Singkat cerita kata Litiloly, saat berada ditempat pengasingan, Muhammad Tasalisa bertemu dengan seorang wanita dari suku Jawa kemudian menikah dan memiliki keturunan campuran darah Buru Jawa. Dari hasil pernikahananya itu dia pun diberikan keturunan.
Hari-hari sang Raja bersama keluarganya di pengasingan dijalani layaknya rakyat biasa. Itu karena dia saat itu sudah merupakan bagian dari warga penduduk Desa Liang. Meski begitu, dijalaninya dengan Bahagia bersama keluarganya.
Berbeda dengan kehidupan sang raja di pengasingan, Ali menuturkan, di Negeri Tagalisa sejak ditinggalkan justru semakin menghawatirkan, tetua adat di petuanan tagalisa pulau Buru mengalami kemunduran adat dan tradisi.
Demi mengembalikan tradisi yang hampir punah, kata Ali pada tahun 2022, masyarakat dan tetua adat petuanan Tagalisa bersepakat, meminta Majelis Latu Pati Maluku di Ambon untuk mengukuhkan kembali Muhammad Tasalisa sebagai raja dari petuanan Tasalisa Pulau Buru.
“Masyarakat dan semua tetua adat Tagalisa Bersatu dan bersepakat untuk meminta Muhammad Tasalisa mendatangi Majelis Latupati Maluku untuk dikukuhkan kembali sebagai Raja,” tuturnya.
Melalui banyak pertimbangan, Muhammad Tasalisa akhirnya menyetujui untuk mengajukan permohonan mendapatkan gelarnya kembali sebagai raja Tagalisa.
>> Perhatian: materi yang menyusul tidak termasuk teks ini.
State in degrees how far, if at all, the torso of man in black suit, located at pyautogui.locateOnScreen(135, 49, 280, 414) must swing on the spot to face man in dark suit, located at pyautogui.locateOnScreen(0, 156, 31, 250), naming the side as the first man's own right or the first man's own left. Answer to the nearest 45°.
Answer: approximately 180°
Pada 27 Oktober 2022, Muhammad Tasalisa resmi dibaiat (dikukuhkan) oleh majelis latupati Maluku, prosesi pengukuhan dilakukan dengan menandatangani sejumlah dokumen dan penyerahan tongkat komando dari ketua Majelis Latupati Maluku kepada Muhammad Tasalisa sebagai raja Tagalisa.
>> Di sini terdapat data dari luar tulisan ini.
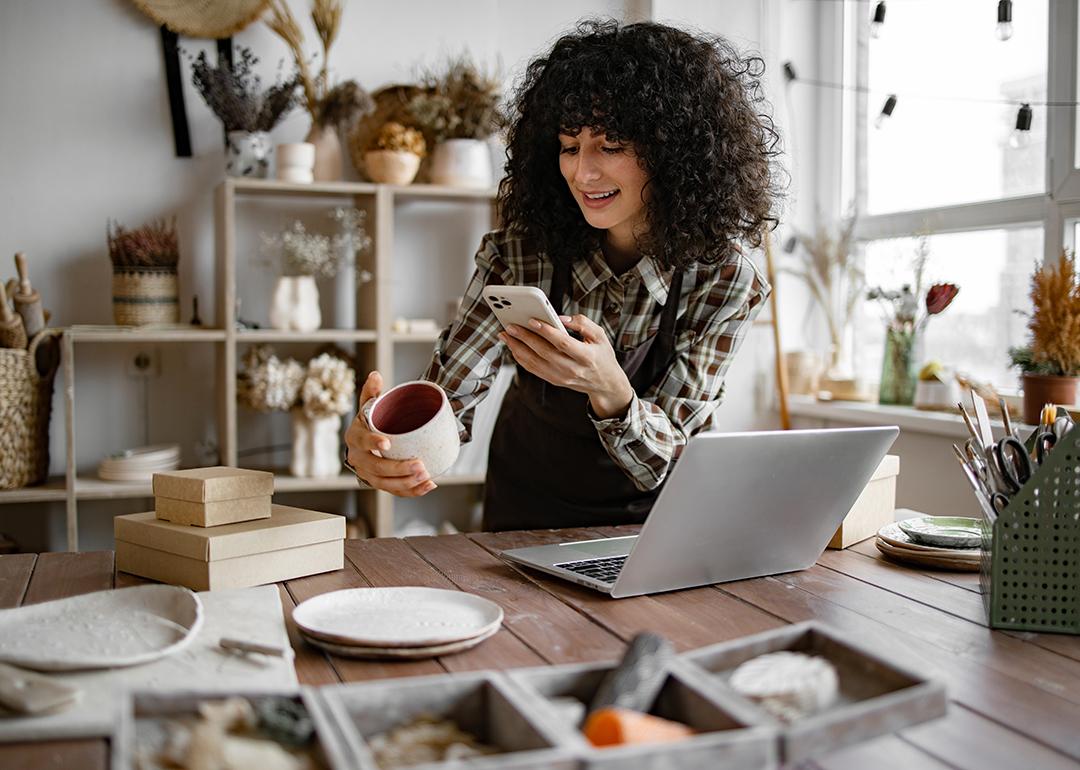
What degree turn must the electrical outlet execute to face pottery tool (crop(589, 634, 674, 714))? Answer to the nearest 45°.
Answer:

“Pada 27 Oktober 2022 lalu, Majelis Latupati Maluku menyetujui untuk melakukan pengukuhan terhadap Muhammad Tasalisa sebagai raja negeri petuanan Tagalisa Buru, ada prosesinya yaitu dengan menandatangi sejumlah dokumen dan penyerahan tongkat komando sebagai raja tagalisa saat ini,”Ucap Ali.
Proses pengukuhan raja Tagalisa tidak dilakukan begitu saja, pihak Latupati Maluku menegaskan adanya sejumlah penelusuran tentang silsilah keluarga Muhammad Tasalisa begitu juga sejumlah penelusuran lain.
“Kami butuh telaah, kami mempelajari asal-usul, kami mempelajari silsilah dan sekaligus bertemu dengan Muhammad Tasalisa bersama dengan tim,” ungkap Decky Tanasale, Perwakilan Majelis Latupati Maluku.
Lanjut Tanasale, setelah kajian dan telaah yang dilakukan Majelis Latupati Maluku, barulah majelis berpendapat dan memutuskan, bahwa Muhammad Tasalisa benar adalah Raja yang sah di Petuanan Tagalisa.
“Adat pengangkatan juga bukan sesuatu yang mudah, terdapat sakralitas dan kesucian terhadap proses pengangkatan seorang raja. Tidak serta merta diangkat begitu saja, tetapi ada proses adat istiadat yang sakral,” Imbuhnya.
Kabar dikukuhkannya Muhammad Tasalisa oleh majelis latu Pati Maluku sebagai raja, membuka kembali sejarah kembalinya Muhammad Tasalisa di negeri petuanan Tagalisa Pulau Buru.
Pada Mei 2023, masyarakat adat negeri petuanan tagalisa akhirnya menggelar adat yang disebut “panggel pulang bapa raja” yang artinya masyarakat negeri petuanan Tagalisa memanggil raja untuk kembali pulang dan memimpin masyarakat adat serta melanjutkan tugas tugas adat yang tak berjalan di Negeri petuanan Tagalisa, Kabupaten Buru, Maluku.
Sebagai raja yang baru saja dikukuhkan kembali, Muhammad Tasalisa bersama Majelis Latupati Maluku rencananya akan berangkat ke Jakarta pada bulan Juni, mengikuti perancangan undang-undang kerajaan Nusantara di jakarta bersama para sultan seluruh Indonesia dan DPD-RI.
Kini Muhammad Tasalisa telah kembali lagi menjabat sebagai raja Tagalisa. Dia telah kembali ke posisinya semula untuk mengemban tugas dan melanjutkan tampuk kepemimpinan yang diamanahkan oleh sang ayah, raja sebelumnya kepada Muhammad Tasalisa, mengemban tugas sebagai raja adat dan yang paling utama adalah melestarikan serta meluruskan kembali tradisi yang telah lama hilang dari masyarakat Tagalisa Buru.
Selamat ya Untuk Bapak Muhammad Tasalisa, telah kembali menduduki posisi awalnya sebagai Raja Negeri Tagalisa Pulau Buru, setelah 50 tahun berada di pengasingan Negeri lain.